Some members of Congress even tried (unsuccessfully) to stop the Inflation Reduction Act, which penalizes Big Pharma every time its Medicare drug prices rise faster than the inflation rate — because preventing market manipulation in life-or-death situations is apparently against free-market principles in their version of America. (READ MORE: Not Your Standard Exit Interview)

But while the lengths members of Congress have gone to in carrying Big Pharma’s water have always been disgusting, they used to pretend their bailout attempts overlapped with a free-market worldview. From railing against trial lawyers to arguing about the fallacy of price controls, they at least tried to argue that their pro-pharma legislative efforts coincided with the principles of limited government and free enterprise.

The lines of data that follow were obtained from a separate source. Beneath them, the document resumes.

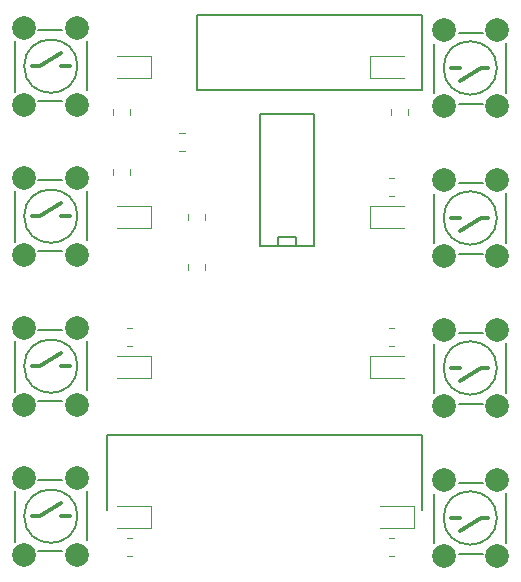
<source format=gbr>
G04 #@! TF.GenerationSoftware,KiCad,Pcbnew,6.0.11-2627ca5db0~126~ubuntu22.04.1*
G04 #@! TF.CreationDate,2023-12-06T10:13:38+01:00*
G04 #@! TF.ProjectId,pushbutton8,70757368-6275-4747-946f-6e382e6b6963,3*
G04 #@! TF.SameCoordinates,PX6657f38PY8eeaea0*
G04 #@! TF.FileFunction,Legend,Top*
G04 #@! TF.FilePolarity,Positive*
%FSLAX46Y46*%
G04 Gerber Fmt 4.6, Leading zero omitted, Abs format (unit mm)*
G04 Created by KiCad (PCBNEW 6.0.11-2627ca5db0~126~ubuntu22.04.1) date 2023-12-06 10:13:38*
%MOMM*%
%LPD*%
G01*
G04 APERTURE LIST*
%ADD10C,0.150000*%
%ADD11C,0.120000*%
%ADD12C,0.300000*%
%ADD13C,2.000000*%
G04 APERTURE END LIST*
D10*
X33655000Y10160000D02*
X33655000Y3810000D01*
X33655000Y45720000D02*
X33655000Y39370000D01*
X6985000Y10160000D02*
X33655000Y10160000D01*
X14605000Y39370000D02*
X14605000Y45720000D01*
X14605000Y45720000D02*
X33655000Y45720000D01*
X6985000Y3810000D02*
X6985000Y10160000D01*
X33655000Y39370000D02*
X14605000Y39370000D01*
D11*
X15340000Y24623752D02*
X15340000Y24101248D01*
X13870000Y24623752D02*
X13870000Y24101248D01*
X13596252Y34190000D02*
X13073748Y34190000D01*
X13596252Y35660000D02*
X13073748Y35660000D01*
X10750000Y40315000D02*
X10750000Y42235000D01*
X10750000Y42235000D02*
X7890000Y42235000D01*
X7890000Y40315000D02*
X10750000Y40315000D01*
X10750000Y27615000D02*
X10750000Y29535000D01*
X10750000Y29535000D02*
X7890000Y29535000D01*
X7890000Y27615000D02*
X10750000Y27615000D01*
X7890000Y14915000D02*
X10750000Y14915000D01*
X10750000Y16835000D02*
X7890000Y16835000D01*
X10750000Y14915000D02*
X10750000Y16835000D01*
X10750000Y2215000D02*
X10750000Y4135000D01*
X7890000Y2215000D02*
X10750000Y2215000D01*
X10750000Y4135000D02*
X7890000Y4135000D01*
X29255000Y42235000D02*
X29255000Y40315000D01*
X32115000Y42235000D02*
X29255000Y42235000D01*
X29255000Y40315000D02*
X32115000Y40315000D01*
X29255000Y29535000D02*
X29255000Y27615000D01*
X29255000Y27615000D02*
X32115000Y27615000D01*
X32115000Y29535000D02*
X29255000Y29535000D01*
X32115000Y16835000D02*
X29255000Y16835000D01*
X29255000Y16835000D02*
X29255000Y14915000D01*
X29255000Y14915000D02*
X32115000Y14915000D01*
X32975000Y2215000D02*
X32975000Y4135000D01*
X30115000Y2215000D02*
X32975000Y2215000D01*
X32975000Y4135000D02*
X30115000Y4135000D01*
X8990000Y37692064D02*
X8990000Y37237936D01*
X7520000Y37692064D02*
X7520000Y37237936D01*
X7520000Y32157936D02*
X7520000Y32612064D01*
X8990000Y32157936D02*
X8990000Y32612064D01*
X8662936Y17680000D02*
X9117064Y17680000D01*
X8662936Y19150000D02*
X9117064Y19150000D01*
X8662936Y-100000D02*
X9117064Y-100000D01*
X8662936Y1370000D02*
X9117064Y1370000D01*
X32485000Y37692064D02*
X32485000Y37237936D01*
X31015000Y37692064D02*
X31015000Y37237936D01*
X31342064Y30380000D02*
X30887936Y30380000D01*
X31342064Y31850000D02*
X30887936Y31850000D01*
X31342064Y17680000D02*
X30887936Y17680000D01*
X31342064Y19150000D02*
X30887936Y19150000D01*
X30887936Y-100000D02*
X31342064Y-100000D01*
X30887936Y1370000D02*
X31342064Y1370000D01*
X15340000Y28347936D02*
X15340000Y28802064D01*
X13870000Y28347936D02*
X13870000Y28802064D01*
D10*
X1200000Y44400000D02*
X3200000Y44400000D01*
D12*
X1350000Y41350000D02*
X3150000Y42450000D01*
D10*
X-800000Y39200000D02*
X-800000Y43500000D01*
D12*
X3150000Y41350000D02*
X3850000Y41350000D01*
D10*
X1200000Y38400000D02*
X3200000Y38400000D01*
D12*
X700000Y41350000D02*
X1350000Y41350000D01*
D10*
X5300000Y39300000D02*
X5300000Y43500000D01*
X4508871Y41350000D02*
G75*
G03*
X4508871Y41350000I-2258871J0D01*
G01*
X-800000Y26500000D02*
X-800000Y30800000D01*
X1200000Y31700000D02*
X3200000Y31700000D01*
X5300000Y26600000D02*
X5300000Y30800000D01*
D12*
X700000Y28650000D02*
X1350000Y28650000D01*
X3150000Y28650000D02*
X3850000Y28650000D01*
X1350000Y28650000D02*
X3150000Y29750000D01*
D10*
X1200000Y25700000D02*
X3200000Y25700000D01*
X4508871Y28650000D02*
G75*
G03*
X4508871Y28650000I-2258871J0D01*
G01*
D12*
X3150000Y15950000D02*
X3850000Y15950000D01*
D10*
X-800000Y13800000D02*
X-800000Y18100000D01*
X1200000Y13000000D02*
X3200000Y13000000D01*
X1200000Y19000000D02*
X3200000Y19000000D01*
D12*
X1350000Y15950000D02*
X3150000Y17050000D01*
D10*
X5300000Y13900000D02*
X5300000Y18100000D01*
D12*
X700000Y15950000D02*
X1350000Y15950000D01*
D10*
X4508871Y15950000D02*
G75*
G03*
X4508871Y15950000I-2258871J0D01*
G01*
X1200000Y6300000D02*
X3200000Y6300000D01*
X1200000Y300000D02*
X3200000Y300000D01*
D12*
X3150000Y3250000D02*
X3850000Y3250000D01*
X700000Y3250000D02*
X1350000Y3250000D01*
D10*
X5300000Y1200000D02*
X5300000Y5400000D01*
D12*
X1350000Y3250000D02*
X3150000Y4350000D01*
D10*
X-800000Y1100000D02*
X-800000Y5400000D01*
X4508871Y3250000D02*
G75*
G03*
X4508871Y3250000I-2258871J0D01*
G01*
D12*
X38655000Y41200000D02*
X36855000Y40100000D01*
D10*
X34705000Y43250000D02*
X34705000Y39050000D01*
X38805000Y38150000D02*
X36805000Y38150000D01*
X40805000Y43350000D02*
X40805000Y39050000D01*
D12*
X36855000Y41200000D02*
X36155000Y41200000D01*
X39305000Y41200000D02*
X38655000Y41200000D01*
D10*
X38805000Y44150000D02*
X36805000Y44150000D01*
X40013871Y41200000D02*
G75*
G03*
X40013871Y41200000I-2258871J0D01*
G01*
D12*
X38655000Y28500000D02*
X36855000Y27400000D01*
D10*
X34705000Y30550000D02*
X34705000Y26350000D01*
X40805000Y30650000D02*
X40805000Y26350000D01*
X38805000Y31450000D02*
X36805000Y31450000D01*
D12*
X36855000Y28500000D02*
X36155000Y28500000D01*
D10*
X38805000Y25450000D02*
X36805000Y25450000D01*
D12*
X39305000Y28500000D02*
X38655000Y28500000D01*
D10*
X40013871Y28500000D02*
G75*
G03*
X40013871Y28500000I-2258871J0D01*
G01*
D12*
X36855000Y15800000D02*
X36155000Y15800000D01*
D10*
X38805000Y12750000D02*
X36805000Y12750000D01*
D12*
X39305000Y15800000D02*
X38655000Y15800000D01*
D10*
X40805000Y17950000D02*
X40805000Y13650000D01*
D12*
X38655000Y15800000D02*
X36855000Y14700000D01*
D10*
X34705000Y17850000D02*
X34705000Y13650000D01*
X38805000Y18750000D02*
X36805000Y18750000D01*
X40013871Y15800000D02*
G75*
G03*
X40013871Y15800000I-2258871J0D01*
G01*
X38805000Y50000D02*
X36805000Y50000D01*
X38805000Y6050000D02*
X36805000Y6050000D01*
X34705000Y5150000D02*
X34705000Y950000D01*
D12*
X36855000Y3100000D02*
X36155000Y3100000D01*
X39305000Y3100000D02*
X38655000Y3100000D01*
X38655000Y3100000D02*
X36855000Y2000000D01*
D10*
X40805000Y5250000D02*
X40805000Y950000D01*
X40013871Y3100000D02*
G75*
G03*
X40013871Y3100000I-2258871J0D01*
G01*
X21463000Y26924000D02*
X22987000Y26924000D01*
X22987000Y26924000D02*
X22987000Y26162000D01*
X24511000Y26162000D02*
X19939000Y26162000D01*
X19939000Y26162000D02*
X19939000Y37338000D01*
X19939000Y37338000D02*
X24511000Y37338000D01*
X24511000Y37338000D02*
X24511000Y26162000D01*
X21463000Y26162000D02*
X21463000Y26924000D01*
D13*
X0Y38100000D03*
X0Y44600000D03*
X4500000Y38100000D03*
X4500000Y44600000D03*
X0Y25400000D03*
X0Y31900000D03*
X4500000Y25400000D03*
X4500000Y31900000D03*
X0Y12700000D03*
X0Y19200000D03*
X4500000Y19200000D03*
X4500000Y12700000D03*
X0Y6500000D03*
X0Y0D03*
X4500000Y0D03*
X4500000Y6500000D03*
X40005000Y44450000D03*
X40005000Y37950000D03*
X35505000Y44450000D03*
X35505000Y37950000D03*
X40005000Y25250000D03*
X40005000Y31750000D03*
X35505000Y25250000D03*
X35505000Y31750000D03*
X40005000Y12550000D03*
X40005000Y19050000D03*
X35505000Y12550000D03*
X35505000Y19050000D03*
X40005000Y-150000D03*
X40005000Y6350000D03*
X35505000Y-150000D03*
X35505000Y6350000D03*
M02*

</source>
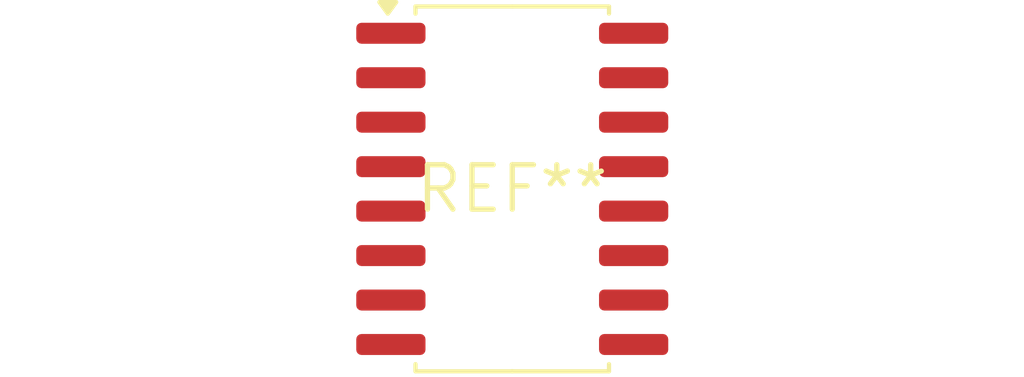
<source format=kicad_pcb>
(kicad_pcb (version 20240108) (generator pcbnew)

  (general
    (thickness 1.6)
  )

  (paper "A4")
  (layers
    (0 "F.Cu" signal)
    (31 "B.Cu" signal)
    (32 "B.Adhes" user "B.Adhesive")
    (33 "F.Adhes" user "F.Adhesive")
    (34 "B.Paste" user)
    (35 "F.Paste" user)
    (36 "B.SilkS" user "B.Silkscreen")
    (37 "F.SilkS" user "F.Silkscreen")
    (38 "B.Mask" user)
    (39 "F.Mask" user)
    (40 "Dwgs.User" user "User.Drawings")
    (41 "Cmts.User" user "User.Comments")
    (42 "Eco1.User" user "User.Eco1")
    (43 "Eco2.User" user "User.Eco2")
    (44 "Edge.Cuts" user)
    (45 "Margin" user)
    (46 "B.CrtYd" user "B.Courtyard")
    (47 "F.CrtYd" user "F.Courtyard")
    (48 "B.Fab" user)
    (49 "F.Fab" user)
    (50 "User.1" user)
    (51 "User.2" user)
    (52 "User.3" user)
    (53 "User.4" user)
    (54 "User.5" user)
    (55 "User.6" user)
    (56 "User.7" user)
    (57 "User.8" user)
    (58 "User.9" user)
  )

  (setup
    (pad_to_mask_clearance 0)
    (pcbplotparams
      (layerselection 0x00010fc_ffffffff)
      (plot_on_all_layers_selection 0x0000000_00000000)
      (disableapertmacros false)
      (usegerberextensions false)
      (usegerberattributes false)
      (usegerberadvancedattributes false)
      (creategerberjobfile false)
      (dashed_line_dash_ratio 12.000000)
      (dashed_line_gap_ratio 3.000000)
      (svgprecision 4)
      (plotframeref false)
      (viasonmask false)
      (mode 1)
      (useauxorigin false)
      (hpglpennumber 1)
      (hpglpenspeed 20)
      (hpglpendiameter 15.000000)
      (dxfpolygonmode false)
      (dxfimperialunits false)
      (dxfusepcbnewfont false)
      (psnegative false)
      (psa4output false)
      (plotreference false)
      (plotvalue false)
      (plotinvisibletext false)
      (sketchpadsonfab false)
      (subtractmaskfromsilk false)
      (outputformat 1)
      (mirror false)
      (drillshape 1)
      (scaleselection 1)
      (outputdirectory "")
    )
  )

  (net 0 "")

  (footprint "SO-16_5.3x10.2mm_P1.27mm" (layer "F.Cu") (at 0 0))

)

</source>
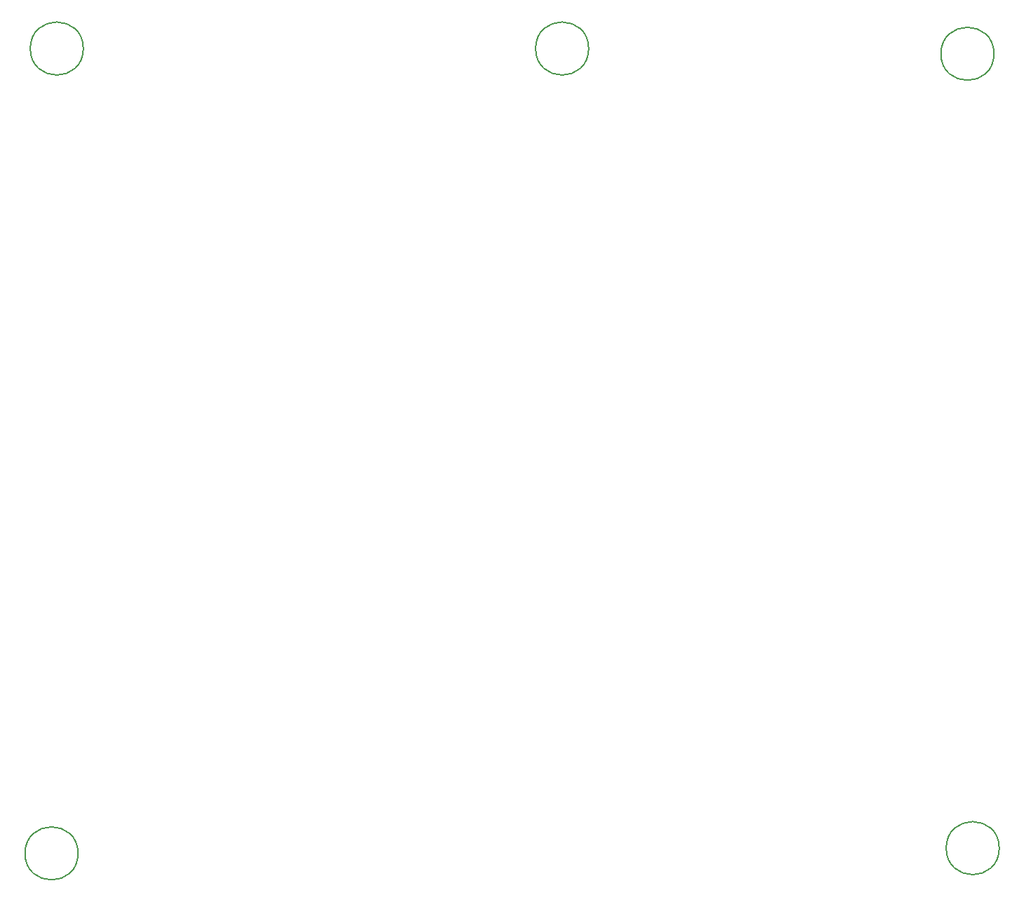
<source format=gbr>
%TF.GenerationSoftware,KiCad,Pcbnew,8.0.8*%
%TF.CreationDate,2025-02-19T17:07:23+00:00*%
%TF.ProjectId,MEMLSensorBoard,4d454d4c-5365-46e7-936f-72426f617264,rev?*%
%TF.SameCoordinates,Original*%
%TF.FileFunction,Other,Comment*%
%FSLAX46Y46*%
G04 Gerber Fmt 4.6, Leading zero omitted, Abs format (unit mm)*
G04 Created by KiCad (PCBNEW 8.0.8) date 2025-02-19 17:07:23*
%MOMM*%
%LPD*%
G01*
G04 APERTURE LIST*
%ADD10C,0.150000*%
G04 APERTURE END LIST*
D10*
%TO.C,REF\u002A\u002A*%
X122580000Y-124460000D02*
G75*
G02*
X116180000Y-124460000I-3200000J0D01*
G01*
X116180000Y-124460000D02*
G75*
G02*
X122580000Y-124460000I3200000J0D01*
G01*
X233705000Y-123825000D02*
G75*
G02*
X227305000Y-123825000I-3200000J0D01*
G01*
X227305000Y-123825000D02*
G75*
G02*
X233705000Y-123825000I3200000J0D01*
G01*
X123215000Y-27305000D02*
G75*
G02*
X116815000Y-27305000I-3200000J0D01*
G01*
X116815000Y-27305000D02*
G75*
G02*
X123215000Y-27305000I3200000J0D01*
G01*
X184175000Y-27305000D02*
G75*
G02*
X177775000Y-27305000I-3200000J0D01*
G01*
X177775000Y-27305000D02*
G75*
G02*
X184175000Y-27305000I3200000J0D01*
G01*
X233070000Y-27940000D02*
G75*
G02*
X226670000Y-27940000I-3200000J0D01*
G01*
X226670000Y-27940000D02*
G75*
G02*
X233070000Y-27940000I3200000J0D01*
G01*
%TD*%
M02*

</source>
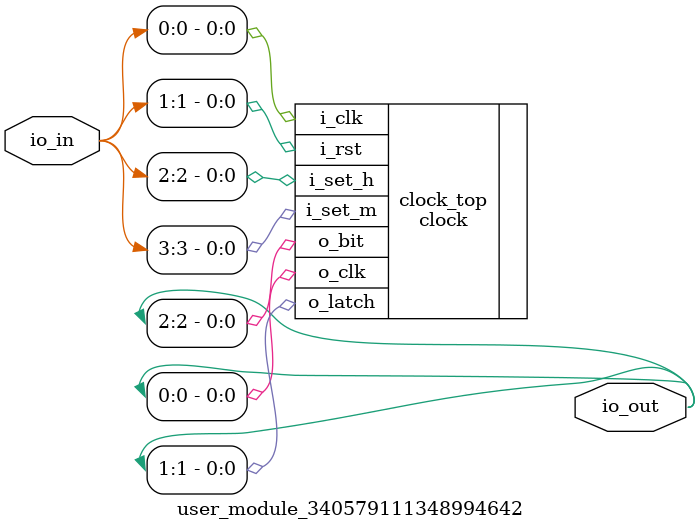
<source format=v>
`default_nettype none

module user_module_340579111348994642(
  input [7:0] io_in, 
  output [7:0] io_out
);

clock clock_top (
    .i_clk(io_in[0]),
    .i_rst(io_in[1]),
    .i_set_h(io_in[2]),
    .i_set_m(io_in[3]),
    .o_clk(io_out[0]),
    .o_latch(io_out[1]),
    .o_bit(io_out[2])
);

endmodule
</source>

Now, however, these same “preserve the free market at all costs” posers are unapologetically exposing themselves as the bought-and-paid-for shills they are. They do so by calling for regulations — the weaponization of government force — against the private companies that big pharmaceutical companies don’t like, an indefensible act for purported supporters of limited government.

New Bill Won’t Lower Prescription Costs

This month, these hypocritical members of Congress introduced a bill that would make it harder for groups called “pharmacy benefit managers” (PBMs) to administer the American people’s Medicare Part D health plans. Why did they do this? It’s simple: Big Pharma hates that PBMs, the groups that the sponsors of America’s health plan pay to hold drug companies accountable, push their prices down.

In 2019, the Government Accountability Office studied PBMs’ role in Medicare Part D and found that they passed nearly all the rebates they secured onto the plan sponsors, offsetting the program’s spending by a whopping $29 billion (20 percent). That’s $29 billion shifted away from the drug industry and saved by American consumers and taxpayers. So it’s only logical that members of Congress would now seek to make it more difficult for PBMs to administer Medicare Part D. While these groups are saving these members’ constituents millions, PBMs are affecting the bottom line of one of their top campaign contributors, and that’s what’s important to them.

Make no mistake: Protecting their campaign coffers is all that has and continues to matter to Congress in these Big Pharma legislative fights, from taking their side on COVID immunity and above-inflation price-gouging to this. While our representatives used to argue that they were safeguarding market principles, these same lawmakers have now resorted to weaponizing the regulatory state against Big Pharma’s opposition — and there’s nothing free-market about that.

Some shining lights in Congress are opposing this crony legislative shell game. They include Sens. Ted Cruz, Rand Paul, and Tommy Tuberville. Hopefully, their advocacy efforts pay off and result in these big-government power grabs getting regulated into the cloakroom waste bucket where they belong. We’d all be better off.